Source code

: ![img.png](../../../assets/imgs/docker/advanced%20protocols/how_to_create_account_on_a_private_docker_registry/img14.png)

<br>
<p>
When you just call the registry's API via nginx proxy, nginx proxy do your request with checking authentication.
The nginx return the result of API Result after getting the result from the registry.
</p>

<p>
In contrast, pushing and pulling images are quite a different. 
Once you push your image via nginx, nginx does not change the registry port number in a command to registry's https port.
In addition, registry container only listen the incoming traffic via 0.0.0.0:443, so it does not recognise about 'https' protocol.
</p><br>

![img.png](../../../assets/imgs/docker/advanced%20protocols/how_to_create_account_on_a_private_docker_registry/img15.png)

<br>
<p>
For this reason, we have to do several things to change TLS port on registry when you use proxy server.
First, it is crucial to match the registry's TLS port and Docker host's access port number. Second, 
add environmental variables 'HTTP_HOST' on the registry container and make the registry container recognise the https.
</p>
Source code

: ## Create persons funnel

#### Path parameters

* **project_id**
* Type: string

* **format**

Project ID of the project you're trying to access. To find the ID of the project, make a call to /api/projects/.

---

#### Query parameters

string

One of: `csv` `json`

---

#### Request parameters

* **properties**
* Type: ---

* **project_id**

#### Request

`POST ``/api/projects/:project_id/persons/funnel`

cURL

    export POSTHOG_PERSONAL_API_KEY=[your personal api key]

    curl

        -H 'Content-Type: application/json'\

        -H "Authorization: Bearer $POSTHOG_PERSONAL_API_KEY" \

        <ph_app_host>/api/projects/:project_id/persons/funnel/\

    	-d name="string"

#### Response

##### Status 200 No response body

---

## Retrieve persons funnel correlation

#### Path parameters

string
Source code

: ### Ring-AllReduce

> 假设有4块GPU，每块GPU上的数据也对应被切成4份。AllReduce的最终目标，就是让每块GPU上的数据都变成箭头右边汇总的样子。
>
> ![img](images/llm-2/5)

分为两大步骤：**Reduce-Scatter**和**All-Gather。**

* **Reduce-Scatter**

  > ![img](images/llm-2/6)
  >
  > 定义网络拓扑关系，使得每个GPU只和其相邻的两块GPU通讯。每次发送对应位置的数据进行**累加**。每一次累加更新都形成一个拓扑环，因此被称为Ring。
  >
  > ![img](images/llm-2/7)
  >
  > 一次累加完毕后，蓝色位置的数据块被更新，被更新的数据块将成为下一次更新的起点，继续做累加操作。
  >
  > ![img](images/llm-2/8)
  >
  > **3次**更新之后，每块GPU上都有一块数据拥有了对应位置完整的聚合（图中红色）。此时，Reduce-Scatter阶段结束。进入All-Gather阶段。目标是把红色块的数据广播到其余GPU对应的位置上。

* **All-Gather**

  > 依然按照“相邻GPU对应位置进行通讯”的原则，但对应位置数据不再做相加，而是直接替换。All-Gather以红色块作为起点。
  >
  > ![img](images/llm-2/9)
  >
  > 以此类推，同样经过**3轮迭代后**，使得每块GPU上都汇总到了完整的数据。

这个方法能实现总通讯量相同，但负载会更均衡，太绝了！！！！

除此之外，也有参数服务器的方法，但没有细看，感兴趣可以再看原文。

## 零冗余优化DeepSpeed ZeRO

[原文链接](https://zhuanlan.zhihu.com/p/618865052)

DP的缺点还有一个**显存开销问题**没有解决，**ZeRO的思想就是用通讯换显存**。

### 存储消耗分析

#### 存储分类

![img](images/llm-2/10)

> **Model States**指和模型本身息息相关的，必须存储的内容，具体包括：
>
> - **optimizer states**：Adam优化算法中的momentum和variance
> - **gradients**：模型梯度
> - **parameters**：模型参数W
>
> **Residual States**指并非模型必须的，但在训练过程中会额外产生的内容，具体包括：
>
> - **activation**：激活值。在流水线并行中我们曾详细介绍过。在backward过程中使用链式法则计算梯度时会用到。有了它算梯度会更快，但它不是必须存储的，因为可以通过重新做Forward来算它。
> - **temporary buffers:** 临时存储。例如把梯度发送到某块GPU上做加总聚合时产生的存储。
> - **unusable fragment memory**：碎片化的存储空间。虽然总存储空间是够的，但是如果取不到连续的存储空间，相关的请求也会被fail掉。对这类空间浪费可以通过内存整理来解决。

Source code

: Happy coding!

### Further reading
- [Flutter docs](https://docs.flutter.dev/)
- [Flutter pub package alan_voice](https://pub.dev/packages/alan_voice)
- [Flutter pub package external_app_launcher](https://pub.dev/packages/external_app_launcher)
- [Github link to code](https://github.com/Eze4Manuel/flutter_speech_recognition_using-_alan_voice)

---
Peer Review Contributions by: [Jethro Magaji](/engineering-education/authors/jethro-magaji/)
:::::
__EXERCISE AIM__
Return each line above exactly.

__OUTPUT FOR THIS TASK__
Source code

: ![img.png](../../../assets/imgs/docker/advanced%20protocols/how_to_create_account_on_a_private_docker_registry/img14.png)

<br>
<p>
When you just call the registry's API via nginx proxy, nginx proxy do your request with checking authentication.
The nginx return the result of API Result after getting the result from the registry.
</p>

<p>
In contrast, pushing and pulling images are quite a different. 
Once you push your image via nginx, nginx does not change the registry port number in a command to registry's https port.
In addition, registry container only listen the incoming traffic via 0.0.0.0:443, so it does not recognise about 'https' protocol.
</p><br>

![img.png](../../../assets/imgs/docker/advanced%20protocols/how_to_create_account_on_a_private_docker_registry/img15.png)

<br>
<p>
For this reason, we have to do several things to change TLS port on registry when you use proxy server.
First, it is crucial to match the registry's TLS port and Docker host's access port number. Second, 
add environmental variables 'HTTP_HOST' on the registry container and make the registry container recognise the https.
</p>
Source code

: ## Create persons funnel

#### Path parameters

* **project_id**
* Type: string

* **format**

Project ID of the project you're trying to access. To find the ID of the project, make a call to /api/projects/.

---

#### Query parameters

string

One of: `csv` `json`

---

#### Request parameters

* **properties**
* Type: ---

* **project_id**

#### Request

`POST ``/api/projects/:project_id/persons/funnel`

cURL

    export POSTHOG_PERSONAL_API_KEY=[your personal api key]

    curl

        -H 'Content-Type: application/json'\

        -H "Authorization: Bearer $POSTHOG_PERSONAL_API_KEY" \

        <ph_app_host>/api/projects/:project_id/persons/funnel/\

    	-d name="string"

#### Response

##### Status 200 No response body

---

## Retrieve persons funnel correlation

#### Path parameters

string
Source code

: ### Ring-AllReduce

> 假设有4块GPU，每块GPU上的数据也对应被切成4份。AllReduce的最终目标，就是让每块GPU上的数据都变成箭头右边汇总的样子。
>
> ![img](images/llm-2/5)

分为两大步骤：**Reduce-Scatter**和**All-Gather。**

* **Reduce-Scatter**

  > ![img](images/llm-2/6)
  >
  > 定义网络拓扑关系，使得每个GPU只和其相邻的两块GPU通讯。每次发送对应位置的数据进行**累加**。每一次累加更新都形成一个拓扑环，因此被称为Ring。
  >
  > ![img](images/llm-2/7)
  >
  > 一次累加完毕后，蓝色位置的数据块被更新，被更新的数据块将成为下一次更新的起点，继续做累加操作。
  >
  > ![img](images/llm-2/8)
  >
  > **3次**更新之后，每块GPU上都有一块数据拥有了对应位置完整的聚合（图中红色）。此时，Reduce-Scatter阶段结束。进入All-Gather阶段。目标是把红色块的数据广播到其余GPU对应的位置上。

* **All-Gather**

  > 依然按照“相邻GPU对应位置进行通讯”的原则，但对应位置数据不再做相加，而是直接替换。All-Gather以红色块作为起点。
  >
  > ![img](images/llm-2/9)
  >
  > 以此类推，同样经过**3轮迭代后**，使得每块GPU上都汇总到了完整的数据。

这个方法能实现总通讯量相同，但负载会更均衡，太绝了！！！！

除此之外，也有参数服务器的方法，但没有细看，感兴趣可以再看原文。

## 零冗余优化DeepSpeed ZeRO

[原文链接](https://zhuanlan.zhihu.com/p/618865052)

DP的缺点还有一个**显存开销问题**没有解决，**ZeRO的思想就是用通讯换显存**。

### 存储消耗分析

#### 存储分类

![img](images/llm-2/10)

> **Model States**指和模型本身息息相关的，必须存储的内容，具体包括：
>
> - **optimizer states**：Adam优化算法中的momentum和variance
> - **gradients**：模型梯度
> - **parameters**：模型参数W
>
> **Residual States**指并非模型必须的，但在训练过程中会额外产生的内容，具体包括：
>
> - **activation**：激活值。在流水线并行中我们曾详细介绍过。在backward过程中使用链式法则计算梯度时会用到。有了它算梯度会更快，但它不是必须存储的，因为可以通过重新做Forward来算它。
> - **temporary buffers:** 临时存储。例如把梯度发送到某块GPU上做加总聚合时产生的存储。
> - **unusable fragment memory**：碎片化的存储空间。虽然总存储空间是够的，但是如果取不到连续的存储空间，相关的请求也会被fail掉。对这类空间浪费可以通过内存整理来解决。

Source code

: Happy coding!

### Further reading
- [Flutter docs](https://docs.flutter.dev/)
- [Flutter pub package alan_voice](https://pub.dev/packages/alan_voice)
- [Flutter pub package external_app_launcher](https://pub.dev/packages/external_app_launcher)
- [Github link to code](https://github.com/Eze4Manuel/flutter_speech_recognition_using-_alan_voice)

---
Peer Review Contributions by: [Jethro Magaji](/engineering-education/authors/jethro-magaji/)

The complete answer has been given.